Opinion
A will and its codicils, if there are any, is but the expression of a single testamentary act, which is not complete until the latest codicil is given appropriate, and in case of conflict, controlling effect. A bequest in trust "to my executors hereinafter named," unless otherwise indicated in the will, attaches to the office and passes to those who are finally nominated as such by the testator. Accordingly, if a codicil revokes the appointment of one of the two originally named and makes the other sole executor, the former has no interest in the bequest and cannot qualify as trustee.
Argued June 6th, 1900
Decided July 13th, 1900.
APPEAL from an order and decree of the Court of Probate for the district of Bridgeport refusing to allow the petitioner to qualify as a testamentary co-trustee, taken to the Superior Court in Fairfield County and tried to the court, Shumway, J.; facts found and judgment rendered in favor of the petitioner, and appeal by the respondent Tracy for alleged errors in the rulings of the court. Error and judgment reversed.

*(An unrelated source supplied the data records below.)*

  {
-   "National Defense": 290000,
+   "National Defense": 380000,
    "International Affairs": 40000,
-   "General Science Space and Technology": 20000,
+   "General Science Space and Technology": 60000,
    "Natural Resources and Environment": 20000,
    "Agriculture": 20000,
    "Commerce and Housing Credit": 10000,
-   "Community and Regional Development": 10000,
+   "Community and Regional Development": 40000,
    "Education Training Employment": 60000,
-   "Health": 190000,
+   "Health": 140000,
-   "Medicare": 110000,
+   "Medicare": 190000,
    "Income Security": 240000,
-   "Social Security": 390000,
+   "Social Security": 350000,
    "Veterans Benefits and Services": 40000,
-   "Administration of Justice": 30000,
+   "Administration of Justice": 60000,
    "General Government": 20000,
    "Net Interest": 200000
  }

The material parts of the will and codicils were as follows: —
Will.
" First. I direct that all my just debts and funeral expenses and expenses of setting gravestone and placing suitable inscription on monument be paid out of my estate by my executors hereinafter named.
" Third . . . . The remaining one half of my said estate, I give, devise and bequeath, to my executors hereinafter named in trust, to pay over the income thereof to Annie Evelyn Shey, the infant child of my granddaughter Evelyn, and Rev. Lucius W. Shey, until said Annie Evelyn shall become twenty-five years of age, and upon her arriving at the age of twenty-five, then I give, devise and bequeath said one-half of my estate to said Annie Evelyn Shey, to her, her heirs and assigns absolutely and forever.

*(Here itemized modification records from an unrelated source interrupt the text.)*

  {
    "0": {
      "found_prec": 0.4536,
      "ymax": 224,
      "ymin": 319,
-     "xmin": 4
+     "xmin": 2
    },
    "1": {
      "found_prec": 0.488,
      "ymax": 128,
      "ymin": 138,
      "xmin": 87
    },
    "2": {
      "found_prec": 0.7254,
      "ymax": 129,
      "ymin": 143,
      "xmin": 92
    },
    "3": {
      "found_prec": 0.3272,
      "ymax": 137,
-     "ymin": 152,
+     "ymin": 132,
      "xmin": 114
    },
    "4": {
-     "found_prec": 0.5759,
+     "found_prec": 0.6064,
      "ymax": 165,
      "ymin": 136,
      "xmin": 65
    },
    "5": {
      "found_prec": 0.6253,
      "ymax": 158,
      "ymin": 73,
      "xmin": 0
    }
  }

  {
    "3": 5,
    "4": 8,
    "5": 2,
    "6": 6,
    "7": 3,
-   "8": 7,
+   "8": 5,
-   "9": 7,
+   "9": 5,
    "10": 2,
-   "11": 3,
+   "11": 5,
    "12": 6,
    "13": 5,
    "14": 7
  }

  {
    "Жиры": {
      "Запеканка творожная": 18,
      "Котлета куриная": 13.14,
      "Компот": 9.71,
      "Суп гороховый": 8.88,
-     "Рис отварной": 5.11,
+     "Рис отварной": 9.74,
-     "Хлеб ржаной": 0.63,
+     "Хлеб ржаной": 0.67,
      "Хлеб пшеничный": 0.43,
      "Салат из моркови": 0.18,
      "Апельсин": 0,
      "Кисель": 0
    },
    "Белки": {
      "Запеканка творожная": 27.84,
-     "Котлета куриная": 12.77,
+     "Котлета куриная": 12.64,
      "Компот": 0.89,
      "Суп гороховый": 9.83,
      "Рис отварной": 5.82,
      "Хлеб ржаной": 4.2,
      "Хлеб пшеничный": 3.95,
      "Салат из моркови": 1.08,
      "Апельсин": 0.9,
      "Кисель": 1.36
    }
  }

"I make, constitute and appoint Fred W. Tracy, of Bridgeport, Conn., and Rev. Lucius W. Shey, now of East Haddam, Conn., to be executors of this my last will and testament.
First Codicil.
"In case of the death of said Annie Evelyn Shey before arriving at the age of twenty-one years, leaving no child or children surviving her, . . . I give, devise and bequeath the sum of eight hundred dollars to Lucius W. Shey, father of said Annie Evelyn Shey, to be his absolutely.
Second Codicil.
" Third. I hereby cancel and revoke . . . the bequest to Rev. Lucius W. Shey, contained in the `Third' clause of said codicil of Sept. 5, 1896.
" Fourth. I hereby revoke the appointment of said Lucius W. Shey, as one of the executors of my said will, and I hereby direct that said Fred W. Tracy named therein to be the sole executor of my said will and codicils thereto."
Louis K. Gould, for the appellant (respondent).
Daniel Davenport, for the appellee (petitioner).
The testatrix made her "executors hereinafter named" trustees for her infant great-granddaughter, and then named two executors, one (the appellant) being the father of this child. By a codicil she provided for the death of the child under age and without issue, giving in that event $800 to the appellant. In a later codicil this legacy was revoked, and also the appointment of the appellant as an executor, a direction being added that the other whom she had named for that office should be the sole executor.
A will and its codicils, if there are any, are the expression of a single testamentary act. The different papers are to be read as constituting an entirety, which is not complete until the latest of them is given appropriate and — in case of conflict — controlling effect.
The term "hereinafter named," which the testatrix used to describe her executors, referred to those finally named by operative words. Colt v. Colt, 33 Conn. 270, 280. But one was thus finally named, and he was expressly made sole executor. The functions conferred upon the executors by the first article of the will plainly went with the office. The use of the same words of description, "hereinafter named," in the third article, indicates prima facie that the trust which it creates was also attached to the office, and this presumption is strengthened by the fact that the revocation in the second codicil, of the appellant's appointment as executor, is accompanied by a revocation of the legacy in his favor. It was, therefore, properly adjudged by the Court of Probate that the appointment of Mr. Shey as trustee had been revoked, and so that he should not be allowed to qualify as such.
To retain his rights as a trustee, if he had any, it was necessary to appeal from this decree; but he had none, and therefore it should have been affirmed.